Soil Testing - Do It Now!
Posted: December 4, 2012
Here are some soil testing ideas:
With the mild weather we have an ideal time to gather soil test information. With 20% of the fields in Pa not having a current soil test, I’d like to focus on that issue. Corn grain yields in Pennsylvanian range from less than 100 bu/acre to more than 250 bu/acre. With high yields the nutrients contained in the soil are depleted (200 bu corn crop pulls (80lbs of P and 60lbs of K) and it is important to get a bench mark as to what remains. Soil test kits are available at the local Extension Office for 9 dollars and are the best way to measure the relative amounts of nutrients available for crop growth.
A kit is nothing more than a bag and paper. Errors occur when the sample is taken without regard to ensuring it represents the area to be tested. Some growers try to stretch a sample to more than 10 acres and that reduces the confidence that the test is accurate. I have seen yellow corn and soybeans, stalk rot, and mycotoxins from low potassium (K) levels. Low levels of Phosphorus (P) can cause purple corn leaves and numerous ear malformations. All of these could have been avoided with a simple test! Don’t forget those no-till fields need a surface pH as well to get a handle on any acid roof that might form over repeated N applications in this reduced tillage system.
1. Getting the sample now.
a. You need to ensure that the 10-15 acres that one bag is designed to represent does just that: - represent the soil profile in that field.
b. By and large the plant food (fertilizer) industry has offered the service of pulling the soil test for the farmer, but it is still up to you to ensure that the sample comes from the correct field. Each sample should represent the same soil type and therefore, the field may need to be split into several sub-samples. A typical 200 acre farm would cost about $180.00 in testing fees and just a few hours to sample . If this is too much, then 1/3 of the farm each year, as sample results are good for three growing seasons.
c. Take samples yourself or be sure a consultant with proper training is collecting them. Order enough kits to cover the fields that are due for testing.
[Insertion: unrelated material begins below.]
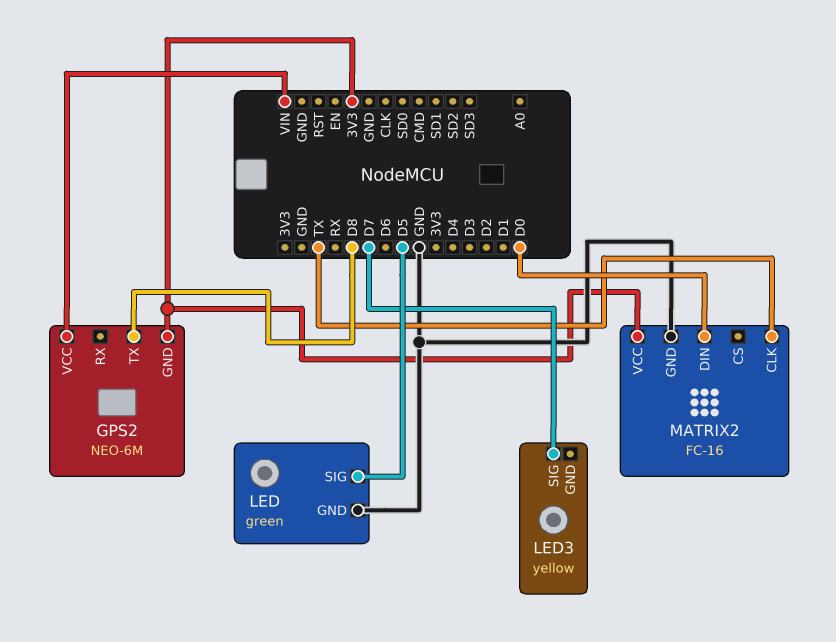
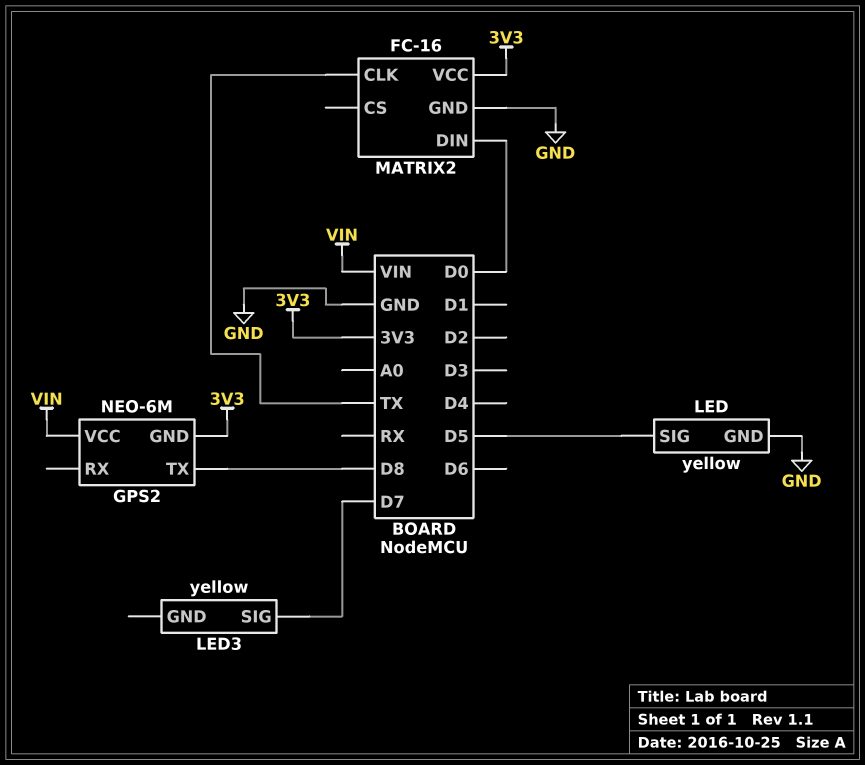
LED: green -> yellow

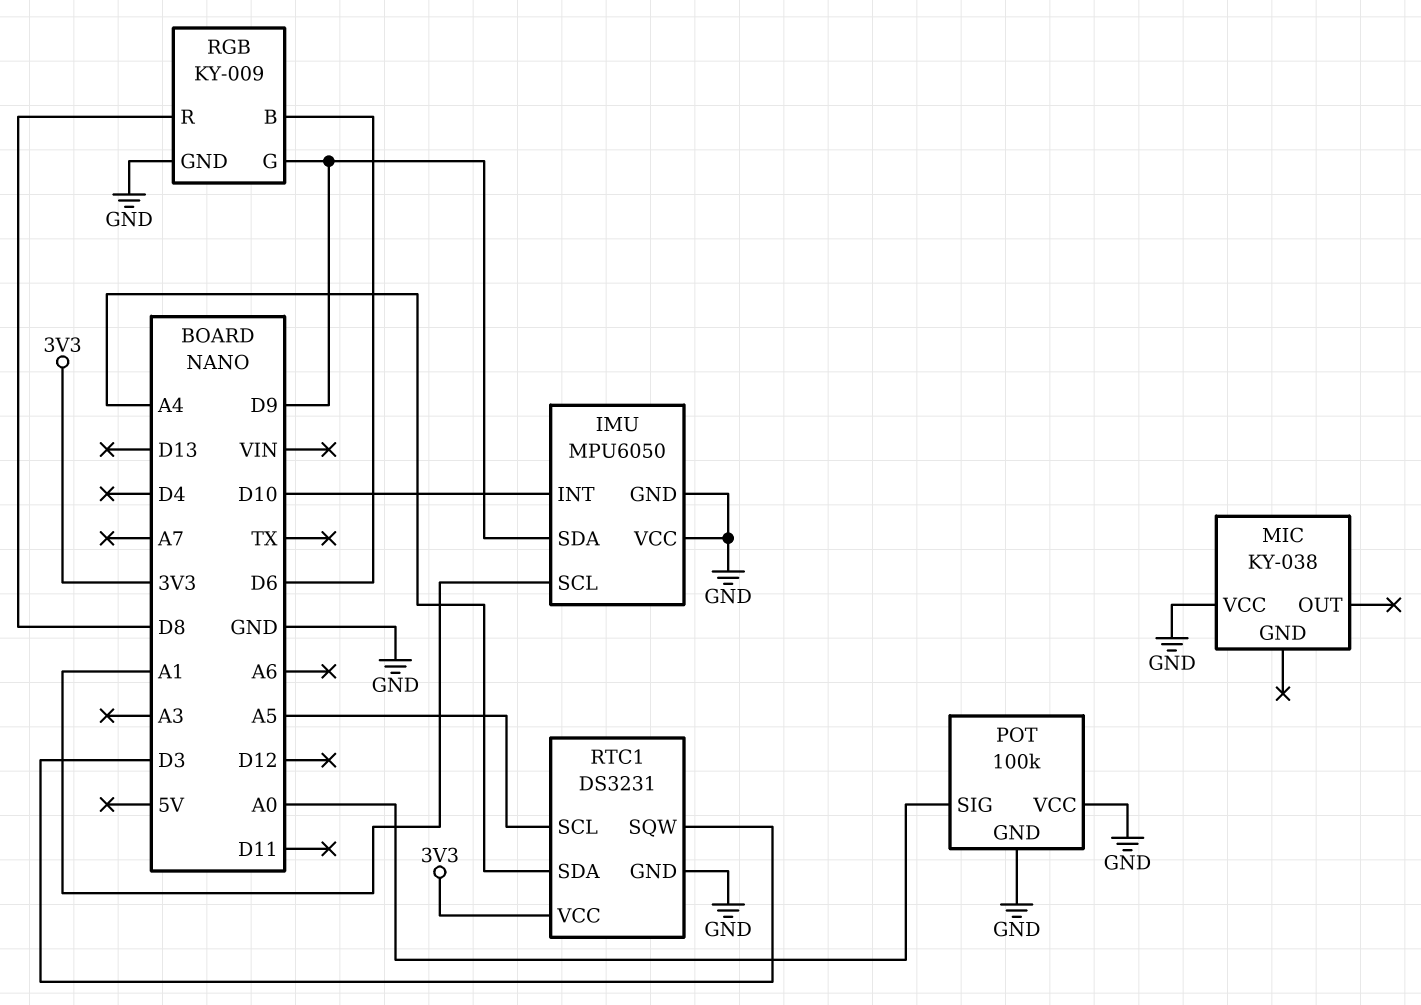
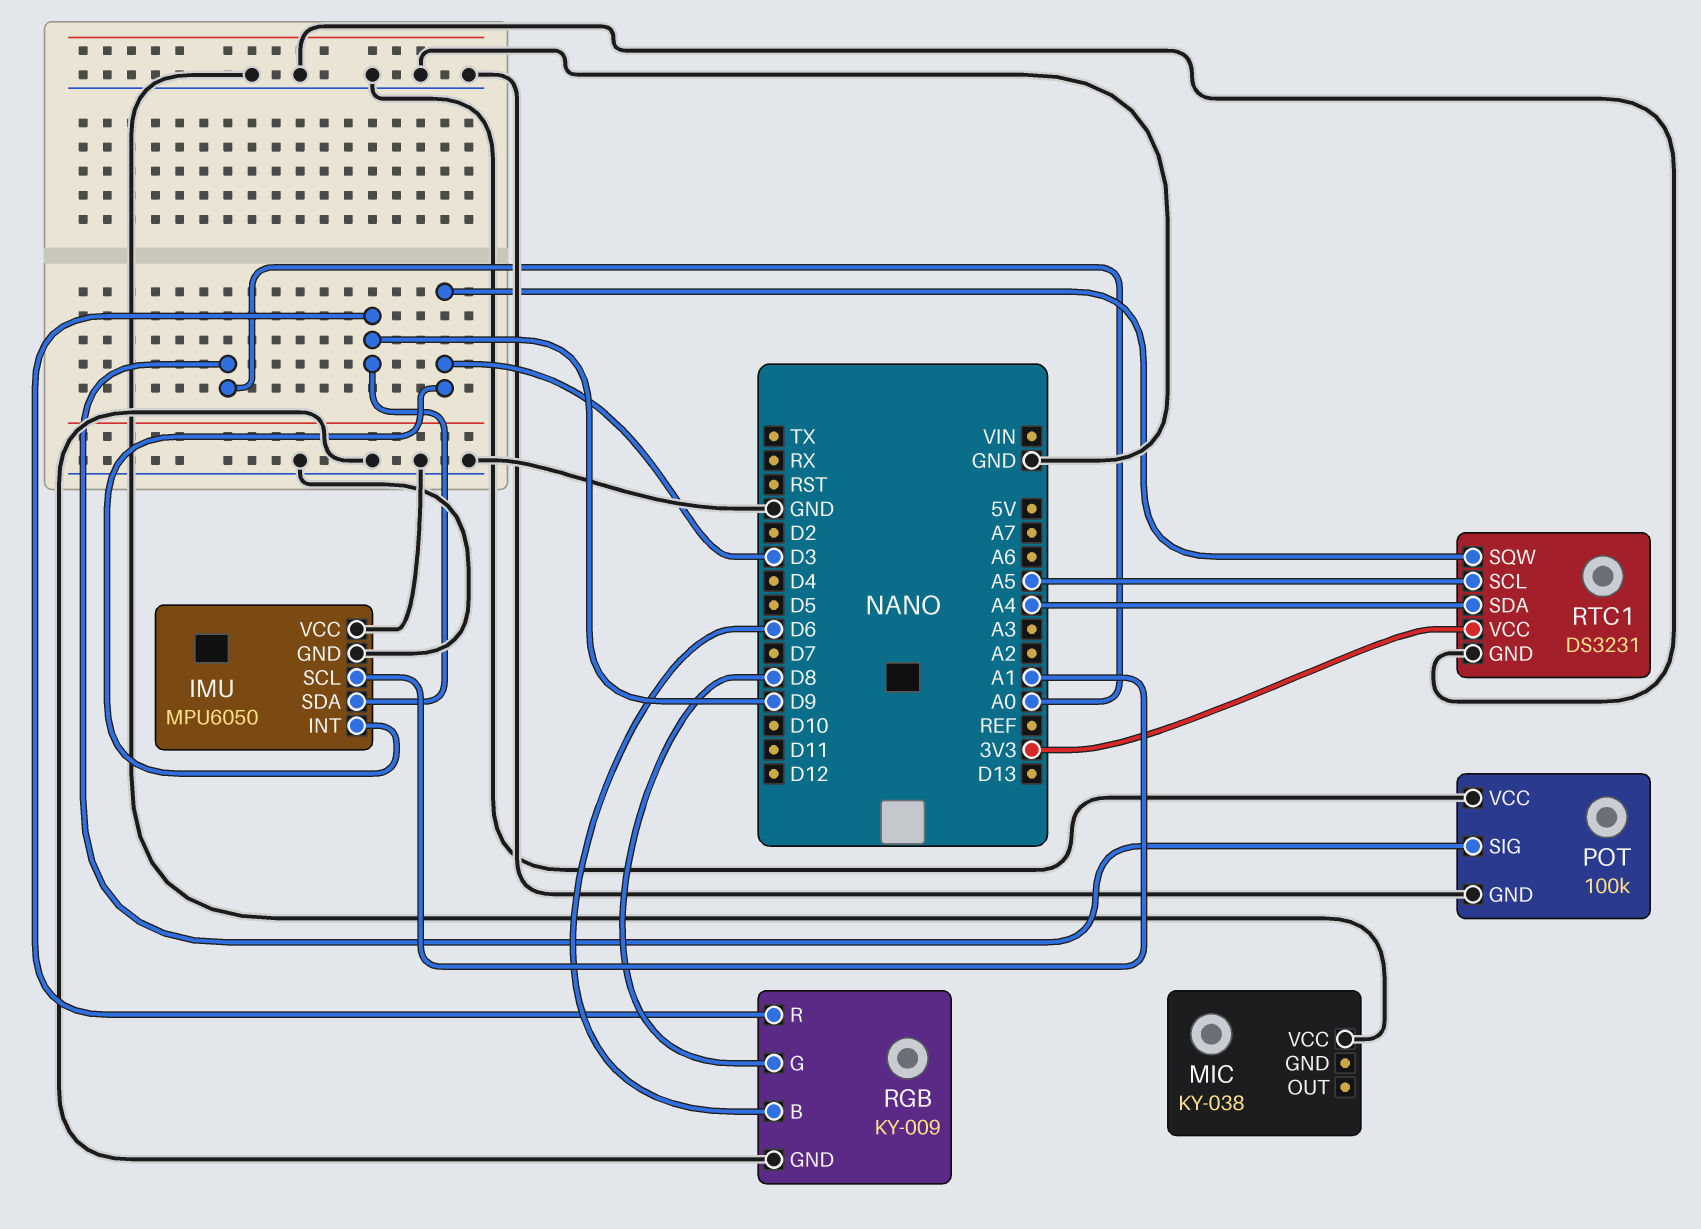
IMU pin INT: D10 -> D3
RGB pin G: D9 -> D8
RGB pin R: D8 -> D9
d.Plan a day to gather the samples. Frozen soil slows the process down. With ATV’s other devices It should be a fairly speedy process. Label the bags first get them in a box in order and then go get them!
2. Overall planning
a. Have a plan! Determine a method for your farm that allows for timely three year testing or shorter. See if grid sampling applies (this could mean testing on a five year plan). Avoid “rented ground syndrome” where some farmers (turned miners) forget the building blocks for maintaining yields. Soil test, work with landowners, find solutions to providing the needs and not mining the soil. By the way, research indicates that depleted soils may take much more money to bring back fertility than adequately maintained soils.
b. Plan to sample by rotations. Many growers I work with will pull soil samples from soybeans then fertilize (P and K) either from manure or commercial sources in the fall for both a corn and soybean crop. Thus, in the crop season, only N requirements are needed and it eliminates the following year’s application. Remember P and K do not move in the soil and can be stockpiled for a season or more.
3. pH issues
a. Lime ¼ to 1/3 of your farm each year. This eliminates the tremendous bill and ensures that pH is maintained for the whole farm.
b. On no-till ground, turf areas, pastures, and alfalfa pull a 2 inch soil sample and test for pH. This can be done with a simple at home testing kit. I recommend the Cornell PH test kit. This might be the most important aspect of your fertility plan.
It’s that time of year to gather the tests. Get a plan, get the kits and get it done. Watch for future articles on tips to interpret and use your soil test for top yields.